Many many love the Stradic, I have never had good luck with them. That new Revo Inshore is a fine feeling reel..


----------



## AbuMike (Sep 3, 2007)

stripperonmypole said:


> they're both "pretty", but i would go with the fj. i think it's easier to throw lighter lures with a spinning setup. plus it's cheaper than the new inshore, which is ridiculously expensive.


there is a Revo Inshore spinning reel out now...

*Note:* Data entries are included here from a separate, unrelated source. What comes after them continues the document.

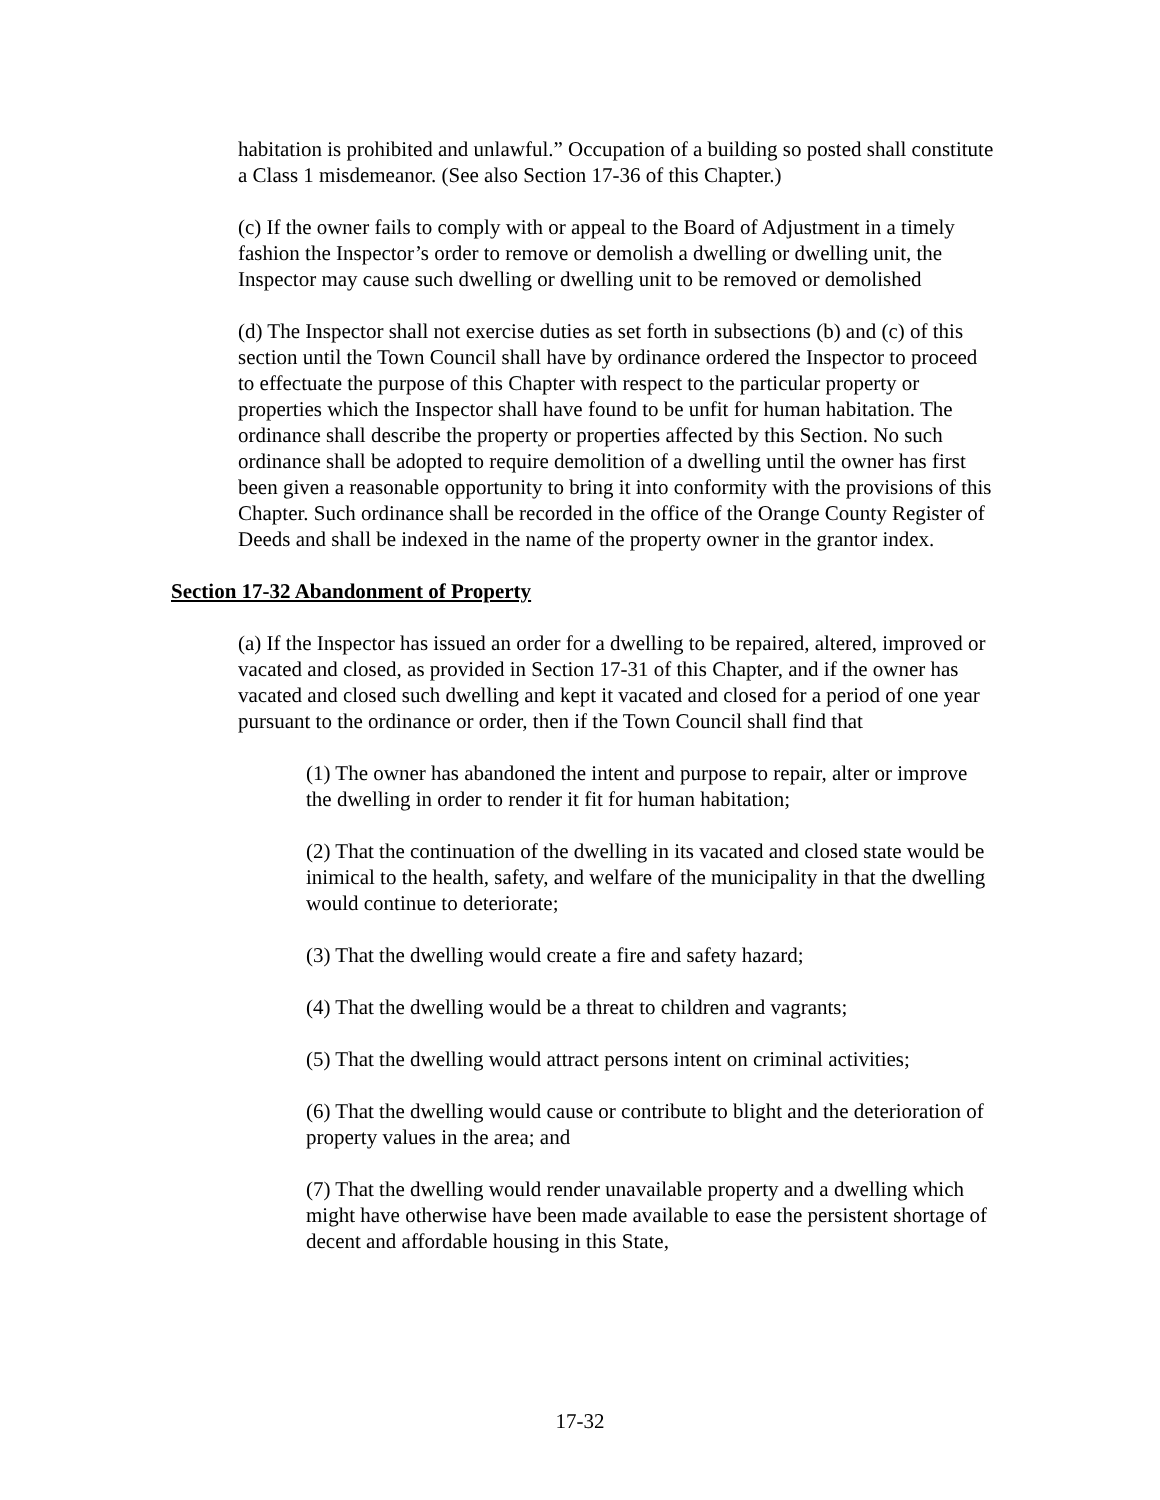habitation is prohibited and unlawful.” Occupation of a building so posted shall constitute a Class 1 misdemeanor. (See also Section 17-36 of this Chapter.)
(c) If the owner fails to comply with or appeal to the Board of Adjustment in a timely fashion the Inspector’s order to remove or demolish a dwelling or dwelling unit, the Inspector may cause such dwelling or dwelling unit to be removed or demolished
(d) The Inspector shall not exercise duties as set forth in subsections (b) and (c) of this section until the Town Council shall have by ordinance ordered the Inspector to proceed to effectuate the purpose of this Chapter with respect to the particular property or properties which the Inspector shall have found to be unfit for human habitation. The ordinance shall describe the property or properties affected by this Section. No such ordinance shall be adopted to require demolition of a dwelling until the owner has first been given a reasonable opportunity to bring it into conformity with the provisions of this Chapter. Such ordinance shall be recorded in the office of the Orange County Register of Deeds and shall be indexed in the name of the property owner in the grantor index.
Section 17-32 Abandonment of Property
(a) If the Inspector has issued an order for a dwelling to be repaired, altered, improved or vacated and closed, as provided in Section 17-31 of this Chapter, and if the owner has vacated and closed such dwelling and kept it vacated and closed for a period of one year pursuant to the ordinance or order, then if the Town Council shall find that
(1) The owner has abandoned the intent and purpose to repair, alter or improve the dwelling in order to render it fit for human habitation;
(2) That the continuation of the dwelling in its vacated and closed state would be inimical to the health, safety, and welfare of the municipality in that the dwelling would continue to deteriorate;
(3) That the dwelling would create a fire and safety hazard;
(4) That the dwelling would be a threat to children and vagrants;
(5) That the dwelling would attract persons intent on criminal activities;
(6) That the dwelling would cause or contribute to blight and the deterioration of property values in the area; and
(7) That the dwelling would render unavailable property and a dwelling which might have otherwise have been made available to ease the persistent shortage of decent and affordable housing in this State,
17-32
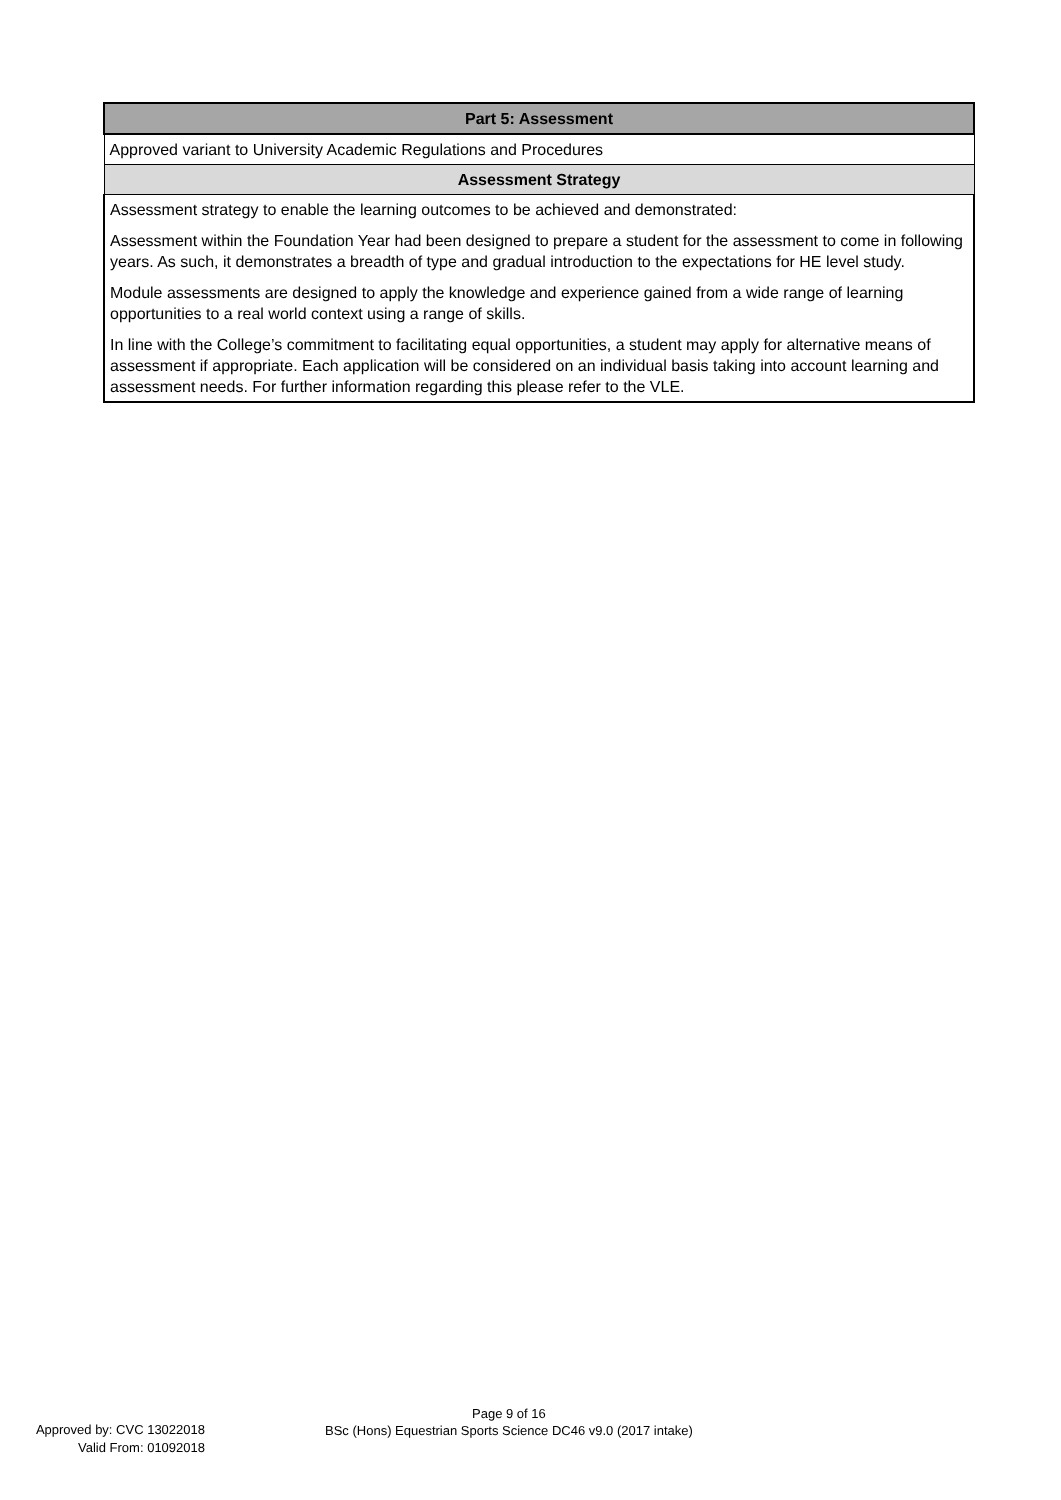| Part 5: Assessment |
| --- |
| Approved variant to University Academic Regulations and Procedures |
| Assessment Strategy |
| Assessment strategy to enable the learning outcomes to be achieved and demonstrated: Assessment within the Foundation Year had been designed to prepare a student for the assessment to come in following years. As such, it demonstrates a breadth of type and gradual introduction to the expectations for HE level study. Module assessments are designed to apply the knowledge and experience gained from a wide range of learning opportunities to a real world context using a range of skills. In line with the College’s commitment to facilitating equal opportunities, a student may apply for alternative means of assessment if appropriate. Each application will be considered on an individual basis taking into account learning and assessment needs. For further information regarding this please refer to the VLE. |
Approved by: CVC 13022018
Valid From: 01092018
Page 9 of 16
BSc (Hons) Equestrian Sports Science DC46 v9.0 (2017 intake)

http://www.abugarcia.com/products/reels/spinning-reels/revo/revo-inshore


----------



## stripperonmypole (Oct 24, 2009)

AbuMike said:


> there is a Revo Inshore spinning reel out now...
> 
> http://www.abugarcia.com/products/reels/spinning-reels/revo/revo-inshore


o whoops. i see.


----------



## bronzbck1 (Jun 13, 2007)

I like both reels but I wouldn't want ether one for trout. I would buy one with a slower gear ratio 4-1, nothing over 5-1.


----------



## speckhunter80 (Oct 3, 2011)

Save your money and get a Penn 430 ssG


----------



## Fishman (Apr 23, 2000)

Get yourself a Daiwa exceller 2500 5.3:1 gear ratio


----------



## plotalot (Apr 27, 2009)

Anyone that would buy a Stradic FJ, apparently is unaware of the Saros FA or is someone who's impractical. I like to think that I am capable of recognizing differences in quality more than the next guy and I can't seem to notice $5.00 more in quality, much less $50.00 more in a Stradic over a Saros.


----------



## map120277 (Jul 17, 2008)

plotalot said:


> Anyone that would buy a Stradic FJ, apparently is unaware of the Saros FA or is someone who's impractical. I like to think that I am capable of recognizing differences in quality more than the next guy and I can't seem to notice $5.00 more in quality, much less $50.00 more in a Stradic over a Saros.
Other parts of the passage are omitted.